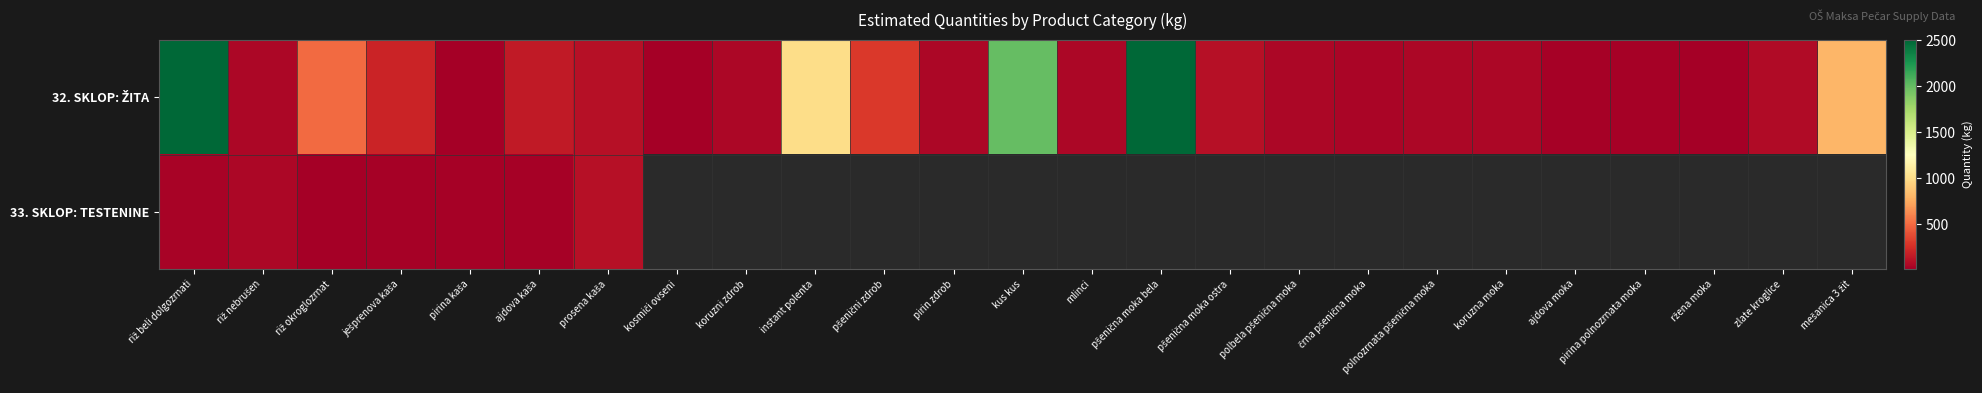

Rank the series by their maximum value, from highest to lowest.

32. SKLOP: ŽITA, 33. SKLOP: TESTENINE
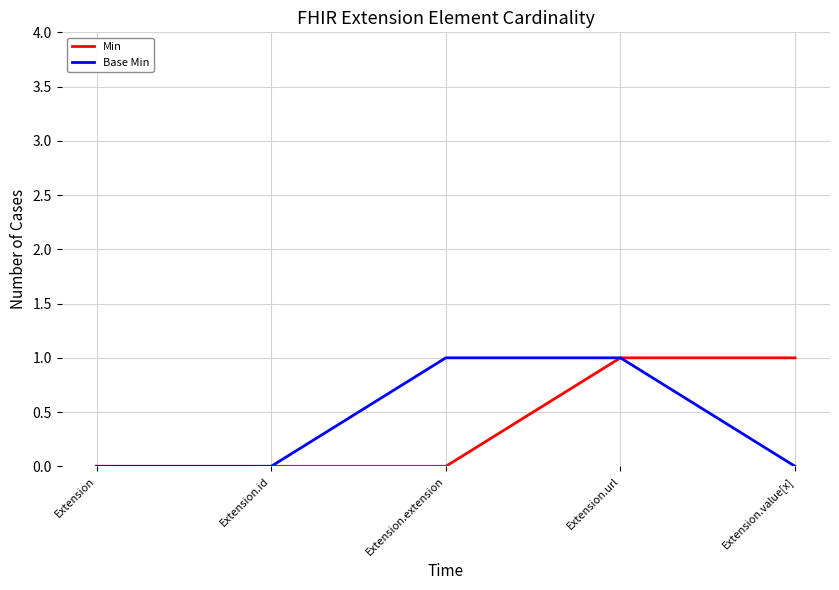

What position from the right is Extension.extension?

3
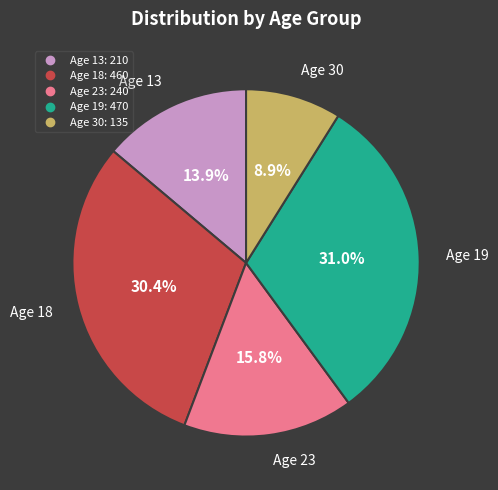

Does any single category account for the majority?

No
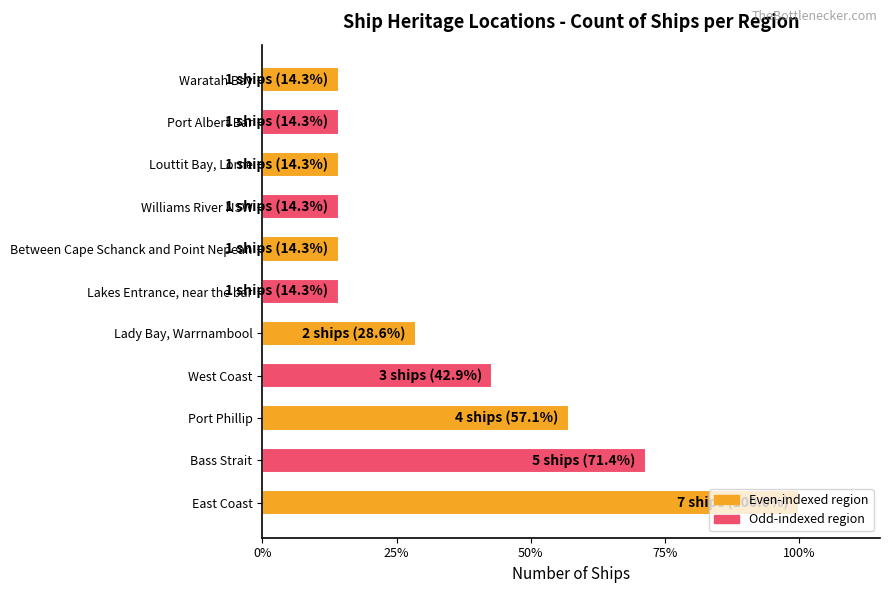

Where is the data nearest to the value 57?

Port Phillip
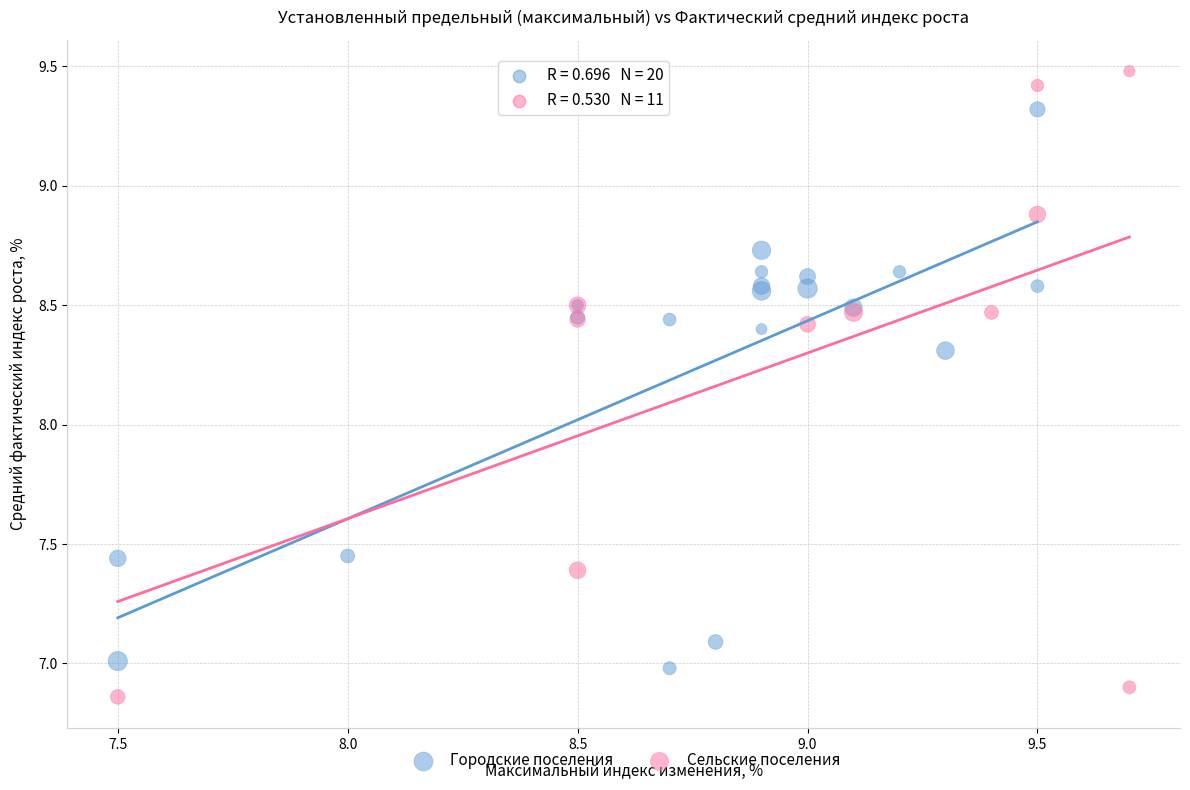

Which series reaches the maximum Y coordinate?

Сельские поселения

------------------------------------------------------------------------

■ TASK TO CARRY OUT: Rewrite the entries as a numbered list, from the start of the entries through the line containing "Port Phillip", with both ends included. Leave out the blank lines and the pictures.

■ ANSWER FOR THIS EXERCISE:
1. Rank the series by their maximum value, from highest to lowest.
2. 32. SKLOP: ŽITA, 33. SKLOP: TESTENINE
3. What position from the right is Extension.extension?
4. 3
5. Does any single category account for the majority?
6. No
7. Where is the data nearest to the value 57?
8. Port Phillip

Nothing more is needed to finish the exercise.